2. Misrepresentation Concerning Applying for Disability
Defendants contend that Butler did not receive disability benefits because she did not apply for them in a timely fashion. Butler claims that after she was suspended pending termination, she called the Attendance Office on April 22, 2003 to ask whether she could apply for disability benefits while on suspension pending termination. (P SF Par. 94). Butler claims that she was told she could not because she had been suspended and her employee record was "cut." (P SF Par. 95). Defendants admits that Butler called the Attendance Office on April 22, 2003, but deny that she inquired about disability benefits. (R. P SF Par. 94, 95). Butler also points to evidence that indicates it was the practice of Illinois Bell in similar circumstances to deny requests for disability benefits. Thus, there are legitimately disputed facts concerning whether personnel at the Attendance Office told Butler that she could not apply for disability benefits and whether such an application would have been futile regardless, in light of Illinois Bell's common practices.
Thus, there are genuinely disputed facts concerning the alleged misrepresentations and neither side can prevail as a matter of law on the estoppel claims that are based upon the representation by the Attendance Office personnel that Butler could not receive disability benefits while on suspension. Therefore, we deny Butler's motion for summary judgment on the estoppel claim that is based on the alleged statement by Attendance Office personnel that she was ineligible for disability benefits because she was on suspension.

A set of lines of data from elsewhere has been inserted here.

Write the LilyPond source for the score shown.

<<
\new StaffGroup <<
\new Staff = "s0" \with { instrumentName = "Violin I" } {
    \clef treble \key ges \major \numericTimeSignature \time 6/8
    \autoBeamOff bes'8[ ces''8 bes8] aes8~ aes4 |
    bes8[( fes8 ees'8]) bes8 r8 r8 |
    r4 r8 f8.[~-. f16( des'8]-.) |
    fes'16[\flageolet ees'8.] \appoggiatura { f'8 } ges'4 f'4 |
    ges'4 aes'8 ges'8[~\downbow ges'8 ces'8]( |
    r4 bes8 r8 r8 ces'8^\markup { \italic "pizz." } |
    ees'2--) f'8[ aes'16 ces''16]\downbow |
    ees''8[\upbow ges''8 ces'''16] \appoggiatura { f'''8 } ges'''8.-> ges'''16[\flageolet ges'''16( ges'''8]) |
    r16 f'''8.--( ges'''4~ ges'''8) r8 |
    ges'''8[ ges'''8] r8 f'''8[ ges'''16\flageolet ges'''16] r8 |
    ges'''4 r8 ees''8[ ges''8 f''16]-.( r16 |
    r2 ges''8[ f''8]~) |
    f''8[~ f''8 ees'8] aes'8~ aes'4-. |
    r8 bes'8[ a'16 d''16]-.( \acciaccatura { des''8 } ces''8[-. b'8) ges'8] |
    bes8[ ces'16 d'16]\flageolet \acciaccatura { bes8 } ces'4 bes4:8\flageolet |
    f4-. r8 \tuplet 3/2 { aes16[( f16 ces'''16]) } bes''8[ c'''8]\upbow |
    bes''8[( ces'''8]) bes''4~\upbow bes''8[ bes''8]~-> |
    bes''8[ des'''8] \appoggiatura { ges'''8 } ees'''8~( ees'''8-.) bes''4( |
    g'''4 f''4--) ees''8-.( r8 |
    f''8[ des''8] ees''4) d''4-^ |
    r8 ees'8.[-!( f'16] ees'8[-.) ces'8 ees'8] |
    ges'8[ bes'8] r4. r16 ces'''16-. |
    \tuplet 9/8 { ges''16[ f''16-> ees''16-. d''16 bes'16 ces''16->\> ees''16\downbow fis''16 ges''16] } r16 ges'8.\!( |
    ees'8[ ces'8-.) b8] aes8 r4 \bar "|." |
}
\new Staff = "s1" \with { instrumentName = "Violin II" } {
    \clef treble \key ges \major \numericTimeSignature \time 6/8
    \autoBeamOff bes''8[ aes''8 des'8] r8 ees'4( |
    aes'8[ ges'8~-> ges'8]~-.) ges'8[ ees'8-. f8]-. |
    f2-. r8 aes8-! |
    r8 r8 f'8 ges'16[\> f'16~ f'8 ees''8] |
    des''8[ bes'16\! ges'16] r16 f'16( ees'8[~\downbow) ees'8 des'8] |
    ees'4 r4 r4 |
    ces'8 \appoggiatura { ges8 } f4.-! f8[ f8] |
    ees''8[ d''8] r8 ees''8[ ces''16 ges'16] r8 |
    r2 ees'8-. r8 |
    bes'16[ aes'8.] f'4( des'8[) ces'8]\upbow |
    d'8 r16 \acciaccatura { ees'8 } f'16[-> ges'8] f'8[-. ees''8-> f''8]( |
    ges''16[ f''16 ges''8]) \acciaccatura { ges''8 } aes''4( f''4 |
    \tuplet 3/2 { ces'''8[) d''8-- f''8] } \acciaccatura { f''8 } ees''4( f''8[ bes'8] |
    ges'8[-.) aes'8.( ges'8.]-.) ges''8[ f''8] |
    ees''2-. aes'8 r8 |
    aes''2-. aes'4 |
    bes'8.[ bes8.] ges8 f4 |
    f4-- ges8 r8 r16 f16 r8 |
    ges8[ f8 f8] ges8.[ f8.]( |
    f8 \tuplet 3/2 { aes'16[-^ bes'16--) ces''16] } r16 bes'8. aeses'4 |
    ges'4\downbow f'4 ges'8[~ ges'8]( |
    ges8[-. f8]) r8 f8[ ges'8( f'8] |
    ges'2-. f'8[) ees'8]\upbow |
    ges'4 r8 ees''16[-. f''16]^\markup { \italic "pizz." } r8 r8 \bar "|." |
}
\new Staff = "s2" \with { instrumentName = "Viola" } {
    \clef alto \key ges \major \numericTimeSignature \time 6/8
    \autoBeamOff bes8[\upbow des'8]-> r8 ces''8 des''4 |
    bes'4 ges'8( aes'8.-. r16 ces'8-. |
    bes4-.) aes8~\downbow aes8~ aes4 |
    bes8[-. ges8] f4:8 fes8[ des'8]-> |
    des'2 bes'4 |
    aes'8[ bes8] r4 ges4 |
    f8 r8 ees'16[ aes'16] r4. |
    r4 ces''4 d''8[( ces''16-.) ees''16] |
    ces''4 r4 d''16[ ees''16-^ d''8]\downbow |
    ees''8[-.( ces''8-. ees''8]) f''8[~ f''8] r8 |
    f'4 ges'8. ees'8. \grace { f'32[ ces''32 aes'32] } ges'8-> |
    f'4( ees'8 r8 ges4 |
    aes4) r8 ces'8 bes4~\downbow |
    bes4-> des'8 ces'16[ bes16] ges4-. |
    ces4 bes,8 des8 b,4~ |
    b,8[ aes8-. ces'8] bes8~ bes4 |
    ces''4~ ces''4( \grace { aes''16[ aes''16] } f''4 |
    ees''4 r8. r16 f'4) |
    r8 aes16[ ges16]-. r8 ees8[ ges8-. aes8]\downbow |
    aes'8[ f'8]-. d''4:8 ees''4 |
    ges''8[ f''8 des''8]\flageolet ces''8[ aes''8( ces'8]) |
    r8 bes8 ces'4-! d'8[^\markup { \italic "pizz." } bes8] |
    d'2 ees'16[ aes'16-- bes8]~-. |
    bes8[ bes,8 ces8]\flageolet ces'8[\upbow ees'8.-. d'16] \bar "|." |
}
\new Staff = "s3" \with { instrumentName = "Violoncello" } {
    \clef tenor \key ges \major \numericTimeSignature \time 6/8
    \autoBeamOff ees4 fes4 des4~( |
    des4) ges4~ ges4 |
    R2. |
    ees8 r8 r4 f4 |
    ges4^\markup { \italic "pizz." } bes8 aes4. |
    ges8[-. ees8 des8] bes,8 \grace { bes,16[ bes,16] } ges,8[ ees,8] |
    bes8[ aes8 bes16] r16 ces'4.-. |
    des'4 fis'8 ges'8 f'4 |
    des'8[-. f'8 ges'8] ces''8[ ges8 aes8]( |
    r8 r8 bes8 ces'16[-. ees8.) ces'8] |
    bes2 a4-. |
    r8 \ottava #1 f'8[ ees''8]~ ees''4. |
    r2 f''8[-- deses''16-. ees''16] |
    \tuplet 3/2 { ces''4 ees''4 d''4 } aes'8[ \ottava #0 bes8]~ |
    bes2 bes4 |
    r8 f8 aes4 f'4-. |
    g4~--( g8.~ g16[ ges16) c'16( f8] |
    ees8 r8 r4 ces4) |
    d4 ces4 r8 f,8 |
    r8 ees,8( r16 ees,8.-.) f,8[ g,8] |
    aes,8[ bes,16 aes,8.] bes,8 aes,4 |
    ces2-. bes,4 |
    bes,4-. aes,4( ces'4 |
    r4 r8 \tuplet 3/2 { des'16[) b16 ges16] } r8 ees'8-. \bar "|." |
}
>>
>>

II. Breach of Fiduciary Duty Claim (Count II)
As we discussed above, it is clear based on the evidence that the managers of the Attendance Office were not fiduciaries of the Plans. Even though there is strong evidence that the personnel at the Attendance Office were poorly trained based on misinformation that has not been contested, there are genuinely disputed facts in regard to whether the personnel at the Attendance Office were properly trained by the fiduciaries of the Plans. The trier of fact must make such factual determinations and, therefore, we deny Butler's motion for summary judgment on the breach of fiduciary duty claim (Count II).
III. SADBP Interpretation Claim (Count III)
Butler also moves for summary judgment on the SADBP interpretation claim (Count III). However, as is explained above, even though there sufficient evidence that Defendants' interpretation of the SADBP may be erroneous, there is not sufficient evidence to conclude as a matter of law that Defendants' actions were arbitrary and capricious. There are genuinely disputed facts in regard to this claim that must be addressed by the trier of fact. Therefore, we deny Butler's motion for summary judgment on the SADBP interpretation claim (Count III).
Based on the foregoing analysis, we grant Butler's partial motion for summary judgment on the estoppel claims (Count I) that are based upon the representations by Attendance Office personnel that Butler was taking FMLA leave. We deny Butler's motion for summary judgment on the estoppel claims (Count I) that are based on the alleged statements by Attendance Office personnel that Butler was ineligible for disability benefits. We also deny Butler's motion for summary judgment on the breach of fiduciary duty claim (Count II), and the SADBP interpretation claim (Count III). We also deny Defendants' motion for summary judgment in its entirety.